== Task objective ==
According to the forum reply below about expanding "$@$@" in the shell, what is the one case where different shells should legitimately produce different results?

Not yet it isn't, if you're expanding "$@$@" using the same setup as
the previous case, we get

	$@$@ -> 1 2 3$@ -> 1 2 31 2 3

Just do the expansions, one at a time, left to right, and it is all
simple.

  | Meanwhile, the first parameter of the *second* $@ is supposed to be
  | "joined with the beginning part of the original word".  But the "beginning
  | part of the original word" is once again a list, not a string.

Again, no it isn't, by the time that second $@ is expanded, the first one
already has been, the final word from that expansion has been joined to
the second $@, and you just expand "3$@" as the word being expanded.


  | So, neither of these results would shock me:
  |     <A> <B> <CA B C>    (treat it like "$@$*")
  |     <A B CA> <B> <C>    (treat it like "$*$@")

They might not shock you, but either of those would be a bug, that's
not how it works, now, or ever.

  | I also wouldn't be shocked if a shell were to say "screw this, I'm just
  | going to treat it like "$*$*" and give you one big word".

No, "$@" is only ever the same as "$*" when it is being expanded in a
situation when field splitting would not be performed (if the quotes were
not there) (and strictly in that case, what "$@" makes is just unspecified
there, it isn't necessarily "$*" - but usually seems to be).   That is,
no-one should ever write
	VAR="$@"
that's unspecified.   Same with 'case "$@" in'.   Most shells just treat
it as "$*" but if "$*" is what the script writer intended, that's what
they should write.

  | The documentation clearly never considered would should happen if the
  | script uses "$@$@",

Probably not, but it isn't really special, you could do "$@$@$@$@$@" if
you wanted, and everything is really perfectly well defined.   Just don't
ever imagine multiple expansions happening in parallel.  They never do.

The one questionable case (the only case where different shells should
be producing different results, other than possible bugs) is when there
are no positional params set ( [ $# = 0 ] is true) and the only 2 possible
results are nothing, and "".

  | I'd still love to know what the script's intent is.

My guess is that it was more academic interest - these things need to
be tested, even if they have no practical import normally, and to test
them, one needs to determine what the correct answer is.

kre

Re: Question on $@ vs $@$@

[Marc Chantreux]

On Wed, Aug 14, 2024 at 09:23:49AM -0400, Greg Wooledge wrote:
> The most obvious would be to treat "$@$@" as if it were "$@" "$@",
> generating exactly two words for each positional parameter.

== Available data ==
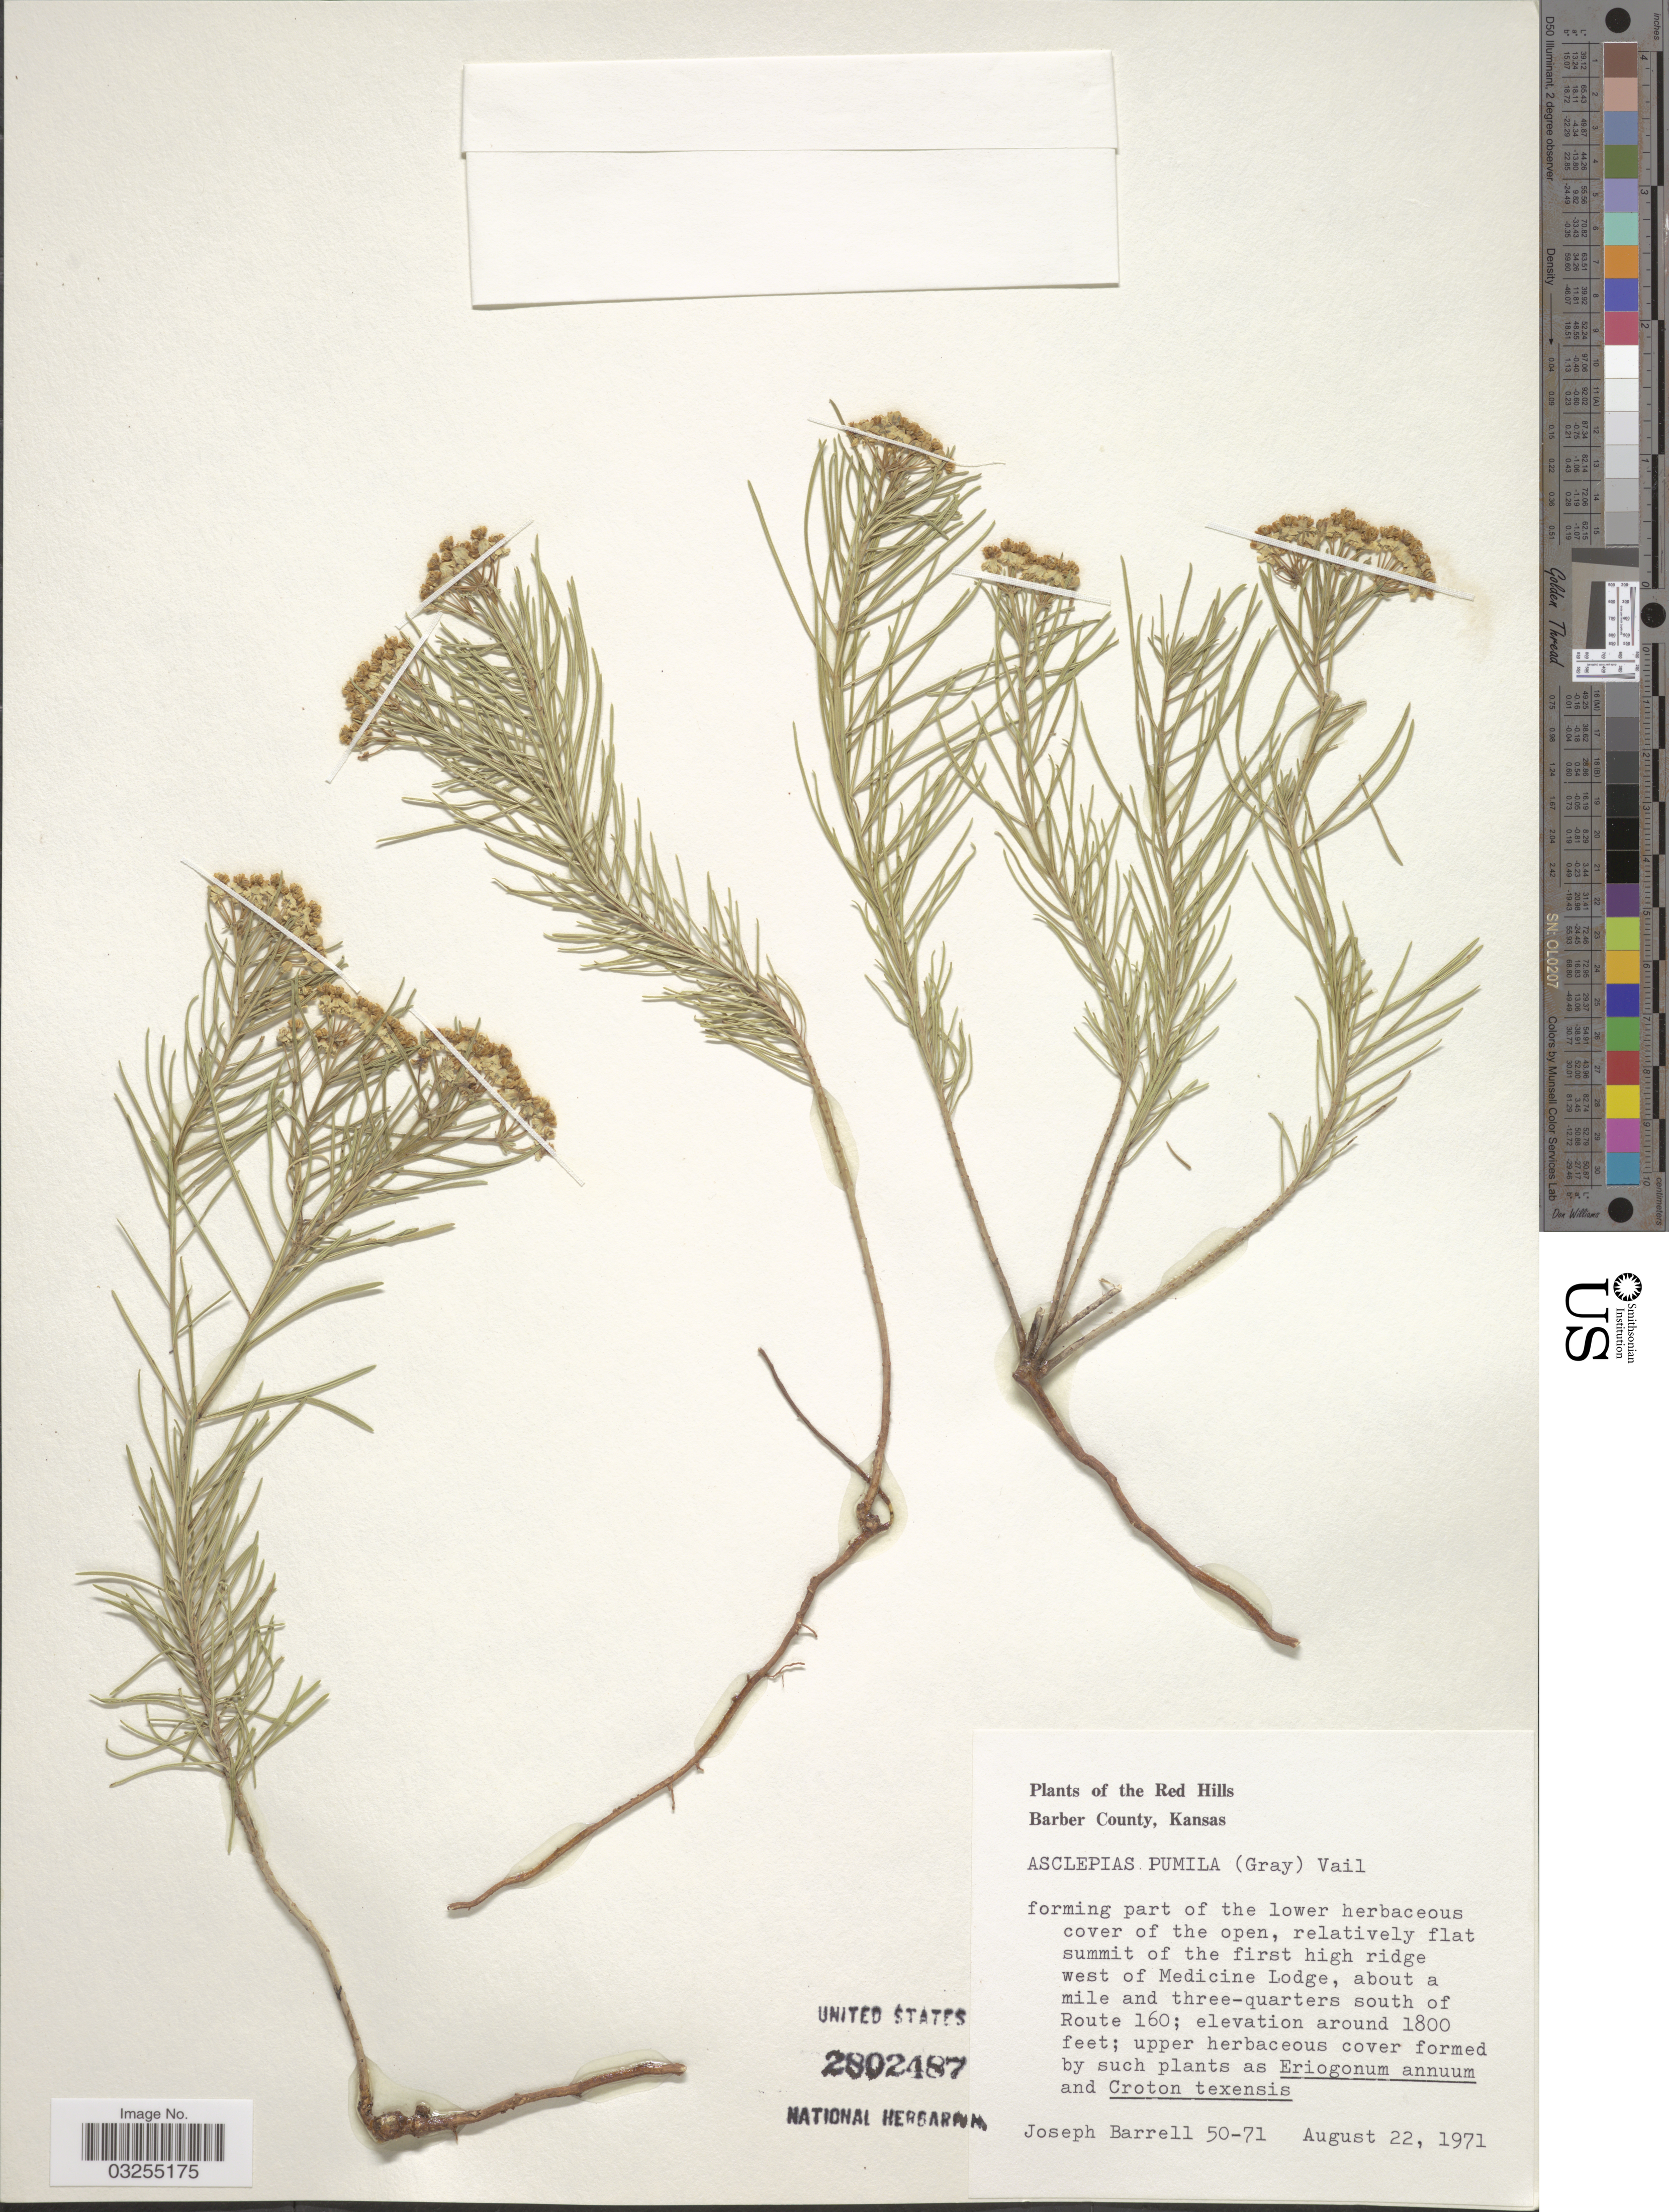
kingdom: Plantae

== Solution for this exercise ==
When no positional parameters are set, the two possible results are nothing and "".